GIVEN RECORDS
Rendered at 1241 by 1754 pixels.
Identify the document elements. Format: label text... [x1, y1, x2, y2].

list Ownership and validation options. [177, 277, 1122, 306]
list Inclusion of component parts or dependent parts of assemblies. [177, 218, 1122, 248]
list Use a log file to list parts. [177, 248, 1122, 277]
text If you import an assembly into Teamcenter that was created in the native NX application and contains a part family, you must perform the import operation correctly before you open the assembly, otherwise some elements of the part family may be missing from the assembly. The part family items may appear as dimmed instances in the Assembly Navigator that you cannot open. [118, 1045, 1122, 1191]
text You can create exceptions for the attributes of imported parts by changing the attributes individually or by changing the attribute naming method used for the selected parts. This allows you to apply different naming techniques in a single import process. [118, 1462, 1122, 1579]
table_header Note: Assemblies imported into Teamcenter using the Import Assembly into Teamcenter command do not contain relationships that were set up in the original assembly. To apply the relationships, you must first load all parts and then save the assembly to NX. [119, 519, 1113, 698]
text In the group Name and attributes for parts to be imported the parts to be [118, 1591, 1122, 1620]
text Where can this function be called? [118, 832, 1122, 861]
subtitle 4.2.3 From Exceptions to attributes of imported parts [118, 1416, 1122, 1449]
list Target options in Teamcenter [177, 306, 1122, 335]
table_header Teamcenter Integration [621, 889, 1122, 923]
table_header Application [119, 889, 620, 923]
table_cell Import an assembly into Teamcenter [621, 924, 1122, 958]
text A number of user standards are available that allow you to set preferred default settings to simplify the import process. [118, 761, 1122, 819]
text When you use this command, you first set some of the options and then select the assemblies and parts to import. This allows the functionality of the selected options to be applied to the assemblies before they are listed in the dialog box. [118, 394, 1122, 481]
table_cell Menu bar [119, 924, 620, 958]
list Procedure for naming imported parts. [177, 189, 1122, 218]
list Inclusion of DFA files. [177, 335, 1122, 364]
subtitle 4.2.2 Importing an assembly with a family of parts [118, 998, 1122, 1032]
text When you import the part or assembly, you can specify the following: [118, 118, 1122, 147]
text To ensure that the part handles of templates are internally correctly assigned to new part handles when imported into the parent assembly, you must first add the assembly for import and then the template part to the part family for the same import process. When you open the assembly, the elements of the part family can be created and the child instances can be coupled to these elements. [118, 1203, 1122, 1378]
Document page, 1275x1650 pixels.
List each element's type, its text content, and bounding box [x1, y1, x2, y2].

EXERCISE REQUIREMENTS
Return each line of the items above word for word, changing nothing.

ANSWER IN FULL
Rendered at 1241 by 1754 pixels.
Identify the document elements. Format: label text... [x1, y1, x2, y2].

list Ownership and validation options. [177, 277, 1122, 306]
list Inclusion of component parts or dependent parts of assemblies. [177, 218, 1122, 248]
list Use a log file to list parts. [177, 248, 1122, 277]
text If you import an assembly into Teamcenter that was created in the native NX application and contains a part family, you must perform the import operation correctly before you open the assembly, otherwise some elements of the part family may be missing from the assembly. The part family items may appear as dimmed instances in the Assembly Navigator that you cannot open. [118, 1045, 1122, 1191]
text You can create exceptions for the attributes of imported parts by changing the attributes individually or by changing the attribute naming method used for the selected parts. This allows you to apply different naming techniques in a single import process. [118, 1462, 1122, 1579]
table_header Note: Assemblies imported into Teamcenter using the Import Assembly into Teamcenter command do not contain relationships that were set up in the original assembly. To apply the relationships, you must first load all parts and then save the assembly to NX. [119, 519, 1113, 698]
text In the group Name and attributes for parts to be imported the parts to be [118, 1591, 1122, 1620]
text Where can this function be called? [118, 832, 1122, 861]
subtitle 4.2.3 From Exceptions to attributes of imported parts [118, 1416, 1122, 1449]
list Target options in Teamcenter [177, 306, 1122, 335]
table_header Teamcenter Integration [621, 889, 1122, 923]
table_header Application [119, 889, 620, 923]
table_cell Import an assembly into Teamcenter [621, 924, 1122, 958]
text A number of user standards are available that allow you to set preferred default settings to simplify the import process. [118, 761, 1122, 819]
text When you use this command, you first set some of the options and then select the assemblies and parts to import. This allows the functionality of the selected options to be applied to the assemblies before they are listed in the dialog box. [118, 394, 1122, 481]
table_cell Menu bar [119, 924, 620, 958]
list Procedure for naming imported parts. [177, 189, 1122, 218]
list Inclusion of DFA files. [177, 335, 1122, 364]
subtitle 4.2.2 Importing an assembly with a family of parts [118, 998, 1122, 1032]
text When you import the part or assembly, you can specify the following: [118, 118, 1122, 147]
text To ensure that the part handles of templates are internally correctly assigned to new part handles when imported into the parent assembly, you must first add the assembly for import and then the template part to the part family for the same import process. When you open the assembly, the elements of the part family can be created and the child instances can be coupled to these elements. [118, 1203, 1122, 1378]
Document page, 1275x1650 pixels.
List each element's type, its text content, and bounding box [x1, y1, x2, y2].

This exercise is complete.